*** Opening SUPPLIED TEXT ***
Corporate
OFferings
Advisor/Partner for Ambitious Companies and Families
We help founders, leadership teams and multi-generational families protect value, improve governance and scale with confidence. Our corporate offerings align three critical pillars—Virtual Finance Officer (VFO), Debt & Loans and Business Insurance—so you can make faster, better decisions with complete oversight.
VIRTUAL fiNANCE Officer (vfo)
A flexible CFO-level partner for your business without the overhead of a full-time hire.
What it solves
Gaps in financial strategy, unclear cash flow forecasting, and limited board-level financial insight.
What you get:
Financial strategy & oversight: Budgeting, forecasting, KPI design, and scenario planning.
Board-ready reporting: Monthly and quarterly packs with clear financial insights.
Cash flow & working capital: Monitoring, modelling, and practical solutions.
Coordination with advisors: Accountants, auditors, and tax teams aligned under one framework.
Outcomes
Sharper financial decision-making, stronger investor confidence, and disciplined cash management.
Debt & Loan
Non-dilutive funding solutions for ambitious businesses.
*** Closing SUPPLIED TEXT ***
*** Opening EXERCISE INPUT ***
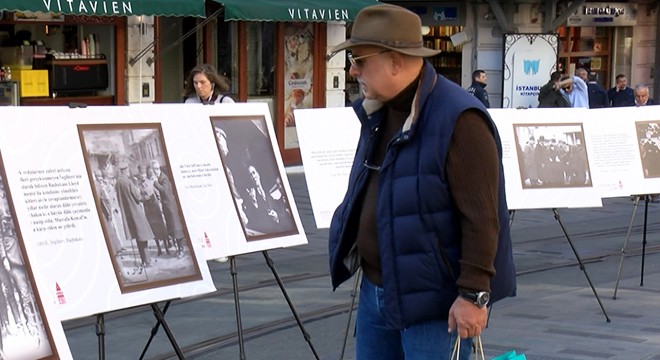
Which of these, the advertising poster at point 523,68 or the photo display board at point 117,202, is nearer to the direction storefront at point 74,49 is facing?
the photo display board

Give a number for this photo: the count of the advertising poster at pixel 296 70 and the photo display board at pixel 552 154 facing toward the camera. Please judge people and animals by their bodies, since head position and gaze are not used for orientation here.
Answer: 2

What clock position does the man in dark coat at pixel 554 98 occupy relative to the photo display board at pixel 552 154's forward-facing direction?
The man in dark coat is roughly at 6 o'clock from the photo display board.

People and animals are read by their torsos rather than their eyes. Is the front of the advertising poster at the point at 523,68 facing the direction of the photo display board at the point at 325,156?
yes

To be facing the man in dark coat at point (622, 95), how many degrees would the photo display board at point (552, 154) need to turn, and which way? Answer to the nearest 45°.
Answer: approximately 180°

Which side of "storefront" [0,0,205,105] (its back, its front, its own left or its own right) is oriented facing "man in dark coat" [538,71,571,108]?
left

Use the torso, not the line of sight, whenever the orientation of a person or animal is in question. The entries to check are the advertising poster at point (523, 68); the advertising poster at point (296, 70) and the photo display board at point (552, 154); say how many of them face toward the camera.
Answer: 3

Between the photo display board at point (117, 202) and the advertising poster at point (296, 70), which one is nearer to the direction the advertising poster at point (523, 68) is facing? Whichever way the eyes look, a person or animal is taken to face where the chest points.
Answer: the photo display board

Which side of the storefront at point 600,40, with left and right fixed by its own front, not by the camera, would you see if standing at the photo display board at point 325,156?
front

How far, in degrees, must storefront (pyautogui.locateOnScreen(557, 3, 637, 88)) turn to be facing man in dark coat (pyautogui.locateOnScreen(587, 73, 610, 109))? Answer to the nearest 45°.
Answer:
*** Closing EXERCISE INPUT ***
→ WORK REQUEST A: Repeat the part of the corporate offerings page starting at "A flexible CFO-level" and ending at "and scenario planning.", word for word.
→ WORK REQUEST B: Pick out every line of the rows that contains the word "clock", matching case exactly.

→ OUTPUT A:
A flexible CFO-level partner for your business without the overhead of a full-time hire.
What it solves
Gaps in financial strategy, unclear cash flow forecasting, and limited board-level financial insight.
What you get:
Financial strategy & oversight: Budgeting, forecasting, KPI design, and scenario planning.

→ OUTPUT B:
What clock position does the man in dark coat at pixel 554 98 occupy relative to the photo display board at pixel 552 154's forward-facing direction?
The man in dark coat is roughly at 6 o'clock from the photo display board.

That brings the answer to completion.